## Problem description
Beneath this line are the data; copy exactly the part of them that opens with the line containing "富士通研究开发中心有限" and closes with the line containing "与此同时，在解决方案的", and only that part.

(Extracted page text data)

☆ ☆ ☆ ☆ ☆

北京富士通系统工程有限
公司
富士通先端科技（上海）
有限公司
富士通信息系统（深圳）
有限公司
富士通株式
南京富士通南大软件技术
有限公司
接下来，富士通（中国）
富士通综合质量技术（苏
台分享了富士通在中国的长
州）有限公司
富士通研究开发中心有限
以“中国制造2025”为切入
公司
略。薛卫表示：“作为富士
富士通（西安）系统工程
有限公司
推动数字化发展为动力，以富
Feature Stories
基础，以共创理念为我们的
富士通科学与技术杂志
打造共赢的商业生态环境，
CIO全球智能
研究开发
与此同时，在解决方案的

☆ ☆ ☆ ☆ ☆

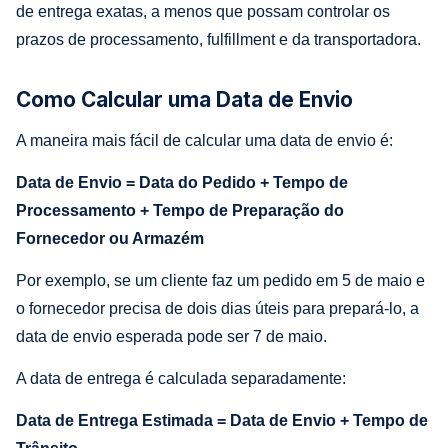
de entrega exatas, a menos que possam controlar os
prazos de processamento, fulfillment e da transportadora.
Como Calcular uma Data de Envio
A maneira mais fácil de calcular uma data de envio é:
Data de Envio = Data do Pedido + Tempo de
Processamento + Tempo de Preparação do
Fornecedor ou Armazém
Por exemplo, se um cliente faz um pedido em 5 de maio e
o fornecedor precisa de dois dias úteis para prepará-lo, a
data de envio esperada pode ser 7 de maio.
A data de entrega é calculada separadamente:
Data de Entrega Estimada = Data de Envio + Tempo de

☆ ☆ ☆ ☆ ☆

## Output for this task
富士通研究开发中心有限
以“中国制造2025”为切入
公司
略。薛卫表示：“作为富士
富士通（西安）系统工程
有限公司
推动数字化发展为动力，以富
Feature Stories
基础，以共创理念为我们的
富士通科学与技术杂志
打造共赢的商业生态环境，
CIO全球智能
研究开发
与此同时，在解决方案的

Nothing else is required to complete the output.